The industrial-scale objectification of women, date rape and the sheer, screaming ickiness of the porn industry are all subjects worthy of serious dramatic dissection. And Lucy Kirkwood’s Adult Material (Channel 4, Monday) goes about this task in impressively high-minded fashion.
Alas, as television, it doesn’t entirely hold together. The Ricky Gervais-style cringe humour often feels misplaced. And there is a bizarre swerve, at the conclusion of the first of four episodes, into murder mystery territory.
Jolene Dollar (Hayley Squires) is a veteran porn star with a huge fanbase and a nagging worry that she’s a bit too long in the tooth for a profession obsessed with youth (among other qualities). She furthermore carries the burden of trying to be a good person in an amoral business.
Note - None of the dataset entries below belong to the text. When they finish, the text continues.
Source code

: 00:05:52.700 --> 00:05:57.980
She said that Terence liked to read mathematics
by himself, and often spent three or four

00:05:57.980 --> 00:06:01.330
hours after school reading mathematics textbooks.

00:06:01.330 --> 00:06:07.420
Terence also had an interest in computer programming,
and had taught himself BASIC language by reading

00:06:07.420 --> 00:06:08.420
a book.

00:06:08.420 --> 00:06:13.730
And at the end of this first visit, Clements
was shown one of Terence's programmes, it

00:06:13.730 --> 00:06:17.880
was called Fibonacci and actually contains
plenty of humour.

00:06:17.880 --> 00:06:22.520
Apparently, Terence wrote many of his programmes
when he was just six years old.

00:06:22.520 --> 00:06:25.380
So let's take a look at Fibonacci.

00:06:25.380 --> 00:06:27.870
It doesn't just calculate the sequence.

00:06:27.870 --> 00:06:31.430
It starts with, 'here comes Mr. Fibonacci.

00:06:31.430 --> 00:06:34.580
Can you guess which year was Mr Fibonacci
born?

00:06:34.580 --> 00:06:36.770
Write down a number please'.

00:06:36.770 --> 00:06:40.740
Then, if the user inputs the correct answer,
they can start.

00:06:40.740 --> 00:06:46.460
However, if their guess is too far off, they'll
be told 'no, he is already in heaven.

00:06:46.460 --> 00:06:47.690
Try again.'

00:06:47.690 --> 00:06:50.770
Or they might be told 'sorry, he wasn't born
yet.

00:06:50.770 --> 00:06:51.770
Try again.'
We see this when a seemingly naive new recruit Amy (Siena Kelly) gets more than she bargained for on her first day in the business. Jolene tries to intervene on her behalf. Unfortunately, director Dave (Phil Daniels, of Blur’s Parklike video) doesn’t share her protective instincts. The next time we encounter Amy her enthusiasm has been replaced by a hollow stare. A part of her has been stolen.
Jolene – real name Hayley Burrows – faces additional problems at home, where daughter Phoebe (Alex Jarrett) has issues with her mother’s profession. Phoebe also has a secret romantic life which takes a turn for the traumatic and criminal when she wakes to find her boyfriend having sex with her (obviously without her consent).
There is additional drama on the horizon for Jolene, meanwhile, as it is announced her porn studio is to engage in a transatlantic partnership with a nasty American rival fronted by the loathsome Tom Pain (Julian Ovenden). The deal has been brokered by porn impresario Carroll Quinn, portrayed by Rupert Everett as a creepy British updating of Hugh Hefner. Everett is magnificently louche – but the character is far too loathsome to warm to.
Kirkwood has taken on a lot with these diverging storylines (there’s a fourth involving Jolene contracting Chlamydia in her eye – hence the patch she sports throughout). However, she holds it together with often crackling dialogue. There is, for instance, some amusement to be had seeing the jaundiced Jolene taking a moment in the middle of a scene to remind herself to remove the mince from the fridge before dinner.
But this is a world drowning in seediness and the humour cannot keep that horrifying reality at bay. That is probably the point. And yet, the suspicion that Adult Material doesn’t quite know what it wants to be grows more pronounced with a late twist involving Amy stabbing the predatory Max.
Kirkwood has important things to say about the degrading reality of pornography. Yet in showing us the sheer ghastliness of the porn industry she has given us something rather shocking and indigestible. Adult Material is billed as a mannered workplace comedy. What it truly resembles is a horror movie.